Vous l'aurez compris Lisa Gardner m'avait séduite avec Sauver sa peau et elle m'a bluffée avec Derniers Adieux. Entre temps elle a reçu le Grand Prix des lectrices de ELLE catégorie Policier pour La maison d'à côté. A n'en pas douter, Lisa Gardner est en train de devenir une valeur sure du thriller.
Le rythme est maitrisé, les narrateurs sont alternés, les récits s'entrecroisent et puis se mêlent avec un réel talent. L'enquête sur des prostituées étrangement disparues dévoile très vite une affaire d'une toute autre ampleur que l'agent Kimberly Quincy s'efforce de démêler sans bien savoir où elle met les pieds.
Lisa Gardner sait où elle veut nous emmener et maitrise son récit. Tous les personnages sont travaillés, fouillés et l'ensemble est dérangeant et captivant.
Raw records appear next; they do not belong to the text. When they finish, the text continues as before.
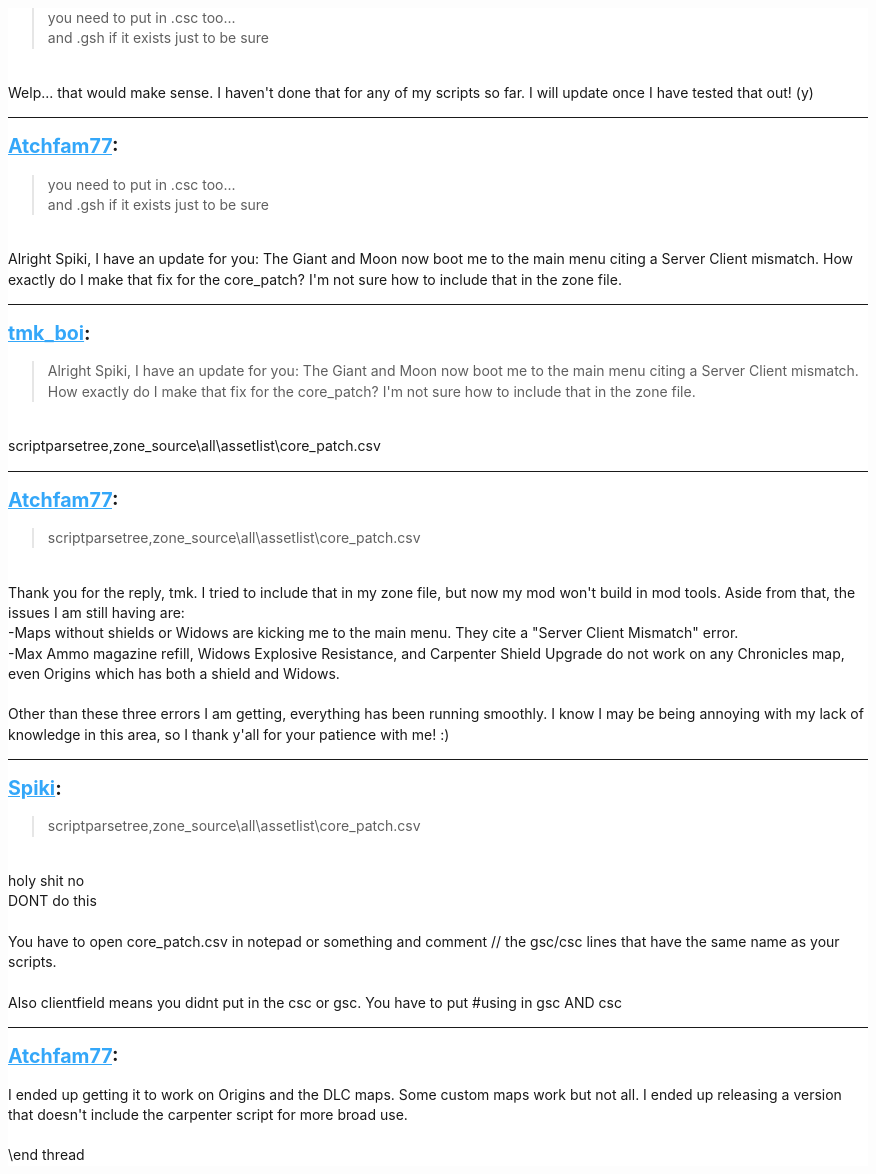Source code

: <p><blockquote>you need to put in .csc too...<br />and .gsh if it exists just to be sure<br /></blockquote><br />Welp... that would make sense. I haven&#39;t done that for any of my scripts so far. I will update once I have tested that out! (y)</p>

---
<strong style="font-size: 1.4em;"><span style="text-decoration: underline;text-decoration-color: #34a7f9;"><span style="color:#34a7f9;">Atchfam77</span></span>:</strong>

<p><blockquote>you need to put in .csc too...<br />and .gsh if it exists just to be sure<br /></blockquote><br />Alright Spiki, I have an update for you: The Giant and Moon now boot me to the main menu citing a Server Client mismatch. How exactly do I make that fix for the core_patch? I&#39;m not sure how to include that in the zone file.</p>

---
<strong style="font-size: 1.4em;"><span style="text-decoration: underline;text-decoration-color: #34a7f9;"><span style="color:#34a7f9;">tmk_boi</span></span>:</strong>

<p><blockquote>Alright Spiki, I have an update for you: The Giant and Moon now boot me to the main menu citing a Server Client mismatch. How exactly do I make that fix for the core_patch? I&#39;m not sure how to include that in the zone file.<br /></blockquote><br />scriptparsetree,zone_source\all\assetlist\core_patch.csv</p>

---
<strong style="font-size: 1.4em;"><span style="text-decoration: underline;text-decoration-color: #34a7f9;"><span style="color:#34a7f9;">Atchfam77</span></span>:</strong>

<p><blockquote>scriptparsetree,zone_source\all\assetlist\core_patch.csv<br /></blockquote><br />Thank you for the reply, tmk. I tried to include that in my zone file, but now my mod won&#39;t build in mod tools. Aside from that, the issues I am still having are:<br />-Maps without shields or Widows are kicking me to the main menu. They cite a &quot;Server Client Mismatch&quot; error.<br />-Max Ammo magazine refill, Widows Explosive Resistance, and Carpenter Shield Upgrade do not work on any Chronicles map, even Origins which has both a shield and Widows.<br /><br />Other than these three errors I am getting, everything has been running smoothly. I know I may be being annoying with my lack of knowledge in this area, so I thank y&#39;all for your patience with me! :)</p>

---
<strong style="font-size: 1.4em;"><span style="text-decoration: underline;text-decoration-color: #34a7f9;"><span style="color:#34a7f9;">Spiki</span></span>:</strong>

<p><blockquote>scriptparsetree,zone_source\all\assetlist\core_patch.csv<br /></blockquote><br />holy shit no<br />DONT do this <br /><br />You have to open core_patch.csv in notepad or something and comment // the gsc/csc lines that have the same name as your scripts.<br /><br />Also clientfield means you didnt put in the csc or gsc. You have to put #using in gsc AND csc</p>

---
<strong style="font-size: 1.4em;"><span style="text-decoration: underline;text-decoration-color: #34a7f9;"><span style="color:#34a7f9;">Atchfam77</span></span>:</strong>

<p>I ended up getting it to work on Origins and the DLC maps. Some custom maps work but not all. I ended up releasing a version that doesn&#39;t include the carpenter script for more broad use.<br /><br />\end thread</p>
Le seul reproche que je pourrais faire à ce thriller est la surenchère de cruauté : l'enlèvement d'enfants, la pédophilie, le meurtre, la violence tout y est; et certains passages sont vraiment détaillés peut être plus que de raison.

Citations
Ce n'est pas parce qu'on connaît sa place dans le monde qu'on doit s'en satisfaire


La terreur ne dure pas indéfiniment. C'est impossible. Ça demande trop d'énergie de l’entretenir. Et à vrai dire, la terreur naît de la rencontre avec l'inconnu. Mais quand c'est arrivé un nombre suffisant de fois, quand tu as été systématiquement violenté, battu, soumis, ce n'est plus de l'inconnu, n'est-ce pas ? Le même geste dont la perversité t'as un jour choqué, blessé, humilié devient la norme. Voilà ce que sont désormais tes journées. Voilà la vie que tu mènes. Voilà ce que tu es devenu. Un spécimen de la collection.